YOUR GOAL
Here you must reproduce each line of the data exactly.

[Saved data entries]
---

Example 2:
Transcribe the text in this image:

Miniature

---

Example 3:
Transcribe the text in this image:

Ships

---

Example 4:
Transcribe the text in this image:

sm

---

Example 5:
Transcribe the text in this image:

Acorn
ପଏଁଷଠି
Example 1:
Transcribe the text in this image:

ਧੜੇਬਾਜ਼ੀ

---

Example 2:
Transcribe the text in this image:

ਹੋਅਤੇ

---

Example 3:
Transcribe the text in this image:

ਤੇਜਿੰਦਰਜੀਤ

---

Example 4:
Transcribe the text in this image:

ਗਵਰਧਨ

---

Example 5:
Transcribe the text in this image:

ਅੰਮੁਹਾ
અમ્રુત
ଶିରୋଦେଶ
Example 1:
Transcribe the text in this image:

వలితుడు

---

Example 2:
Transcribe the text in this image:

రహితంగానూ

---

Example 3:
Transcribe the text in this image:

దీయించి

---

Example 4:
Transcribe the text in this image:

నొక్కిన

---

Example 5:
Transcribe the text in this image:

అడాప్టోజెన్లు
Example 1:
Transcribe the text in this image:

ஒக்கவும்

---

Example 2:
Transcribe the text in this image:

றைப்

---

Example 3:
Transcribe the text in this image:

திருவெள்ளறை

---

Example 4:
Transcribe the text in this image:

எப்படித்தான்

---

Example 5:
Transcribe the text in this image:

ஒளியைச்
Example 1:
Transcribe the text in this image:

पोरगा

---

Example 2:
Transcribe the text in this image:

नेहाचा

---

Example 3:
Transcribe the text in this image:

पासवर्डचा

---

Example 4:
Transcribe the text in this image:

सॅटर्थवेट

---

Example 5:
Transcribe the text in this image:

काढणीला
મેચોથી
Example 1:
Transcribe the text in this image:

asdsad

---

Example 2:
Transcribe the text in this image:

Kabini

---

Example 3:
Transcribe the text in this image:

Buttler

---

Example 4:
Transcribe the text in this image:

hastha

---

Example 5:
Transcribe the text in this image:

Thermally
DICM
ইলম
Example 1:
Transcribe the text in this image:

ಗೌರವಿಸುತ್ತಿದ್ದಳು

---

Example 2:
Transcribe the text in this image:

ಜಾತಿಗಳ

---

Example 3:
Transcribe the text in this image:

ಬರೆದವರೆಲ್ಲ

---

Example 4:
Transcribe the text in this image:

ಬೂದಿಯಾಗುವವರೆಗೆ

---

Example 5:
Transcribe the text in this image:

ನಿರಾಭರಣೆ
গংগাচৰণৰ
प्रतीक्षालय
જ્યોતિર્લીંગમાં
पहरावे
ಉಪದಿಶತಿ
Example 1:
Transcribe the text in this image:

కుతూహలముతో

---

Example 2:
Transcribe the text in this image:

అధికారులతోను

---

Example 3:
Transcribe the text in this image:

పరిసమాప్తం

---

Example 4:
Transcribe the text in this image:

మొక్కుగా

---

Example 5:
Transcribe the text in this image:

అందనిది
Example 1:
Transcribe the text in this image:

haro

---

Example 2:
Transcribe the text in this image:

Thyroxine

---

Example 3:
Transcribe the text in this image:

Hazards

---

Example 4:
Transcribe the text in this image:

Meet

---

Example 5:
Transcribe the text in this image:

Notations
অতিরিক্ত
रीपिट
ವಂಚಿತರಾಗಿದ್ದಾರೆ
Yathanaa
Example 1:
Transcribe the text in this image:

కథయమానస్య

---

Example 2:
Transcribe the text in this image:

WRITTEN RESPONSE
---

Example 2:
Transcribe the text in this image:

Miniature

---

Example 3:
Transcribe the text in this image:

Ships

---

Example 4:
Transcribe the text in this image:

sm

---

Example 5:
Transcribe the text in this image:

Acorn
ପଏଁଷଠି
Example 1:
Transcribe the text in this image:

ਧੜੇਬਾਜ਼ੀ

---

Example 2:
Transcribe the text in this image:

ਹੋਅਤੇ

---

Example 3:
Transcribe the text in this image:

ਤੇਜਿੰਦਰਜੀਤ

---

Example 4:
Transcribe the text in this image:

ਗਵਰਧਨ

---

Example 5:
Transcribe the text in this image:

ਅੰਮੁਹਾ
અમ્રુત
ଶିରୋଦେଶ
Example 1:
Transcribe the text in this image:

వలితుడు

---

Example 2:
Transcribe the text in this image:

రహితంగానూ

---

Example 3:
Transcribe the text in this image:

దీయించి

---

Example 4:
Transcribe the text in this image:

నొక్కిన

---

Example 5:
Transcribe the text in this image:

అడాప్టోజెన్లు
Example 1:
Transcribe the text in this image:

ஒக்கவும்

---

Example 2:
Transcribe the text in this image:

றைப்

---

Example 3:
Transcribe the text in this image:

திருவெள்ளறை

---

Example 4:
Transcribe the text in this image:

எப்படித்தான்

---

Example 5:
Transcribe the text in this image:

ஒளியைச்
Example 1:
Transcribe the text in this image:

पोरगा

---

Example 2:
Transcribe the text in this image:

नेहाचा

---

Example 3:
Transcribe the text in this image:

पासवर्डचा

---

Example 4:
Transcribe the text in this image:

सॅटर्थवेट

---

Example 5:
Transcribe the text in this image:

काढणीला
મેચોથી
Example 1:
Transcribe the text in this image:

asdsad

---

Example 2:
Transcribe the text in this image:

Kabini

---

Example 3:
Transcribe the text in this image:

Buttler

---

Example 4:
Transcribe the text in this image:

hastha

---

Example 5:
Transcribe the text in this image:

Thermally
DICM
ইলম
Example 1:
Transcribe the text in this image:

ಗೌರವಿಸುತ್ತಿದ್ದಳು

---

Example 2:
Transcribe the text in this image:

ಜಾತಿಗಳ

---

Example 3:
Transcribe the text in this image:

ಬರೆದವರೆಲ್ಲ

---

Example 4:
Transcribe the text in this image:

ಬೂದಿಯಾಗುವವರೆಗೆ

---

Example 5:
Transcribe the text in this image:

ನಿರಾಭರಣೆ
গংগাচৰণৰ
प्रतीक्षालय
જ્યોતિર્લીંગમાં
पहरावे
ಉಪದಿಶತಿ
Example 1:
Transcribe the text in this image:

కుతూహలముతో

---

Example 2:
Transcribe the text in this image:

అధికారులతోను

---

Example 3:
Transcribe the text in this image:

పరిసమాప్తం

---

Example 4:
Transcribe the text in this image:

మొక్కుగా

---

Example 5:
Transcribe the text in this image:

అందనిది
Example 1:
Transcribe the text in this image:

haro

---

Example 2:
Transcribe the text in this image:

Thyroxine

---

Example 3:
Transcribe the text in this image:

Hazards

---

Example 4:
Transcribe the text in this image:

Meet

---

Example 5:
Transcribe the text in this image:

Notations
অতিরিক্ত
रीपिट
ವಂಚಿತರಾಗಿದ್ದಾರೆ
Yathanaa
Example 1:
Transcribe the text in this image:

కథయమానస్య

---

Example 2:
Transcribe the text in this image:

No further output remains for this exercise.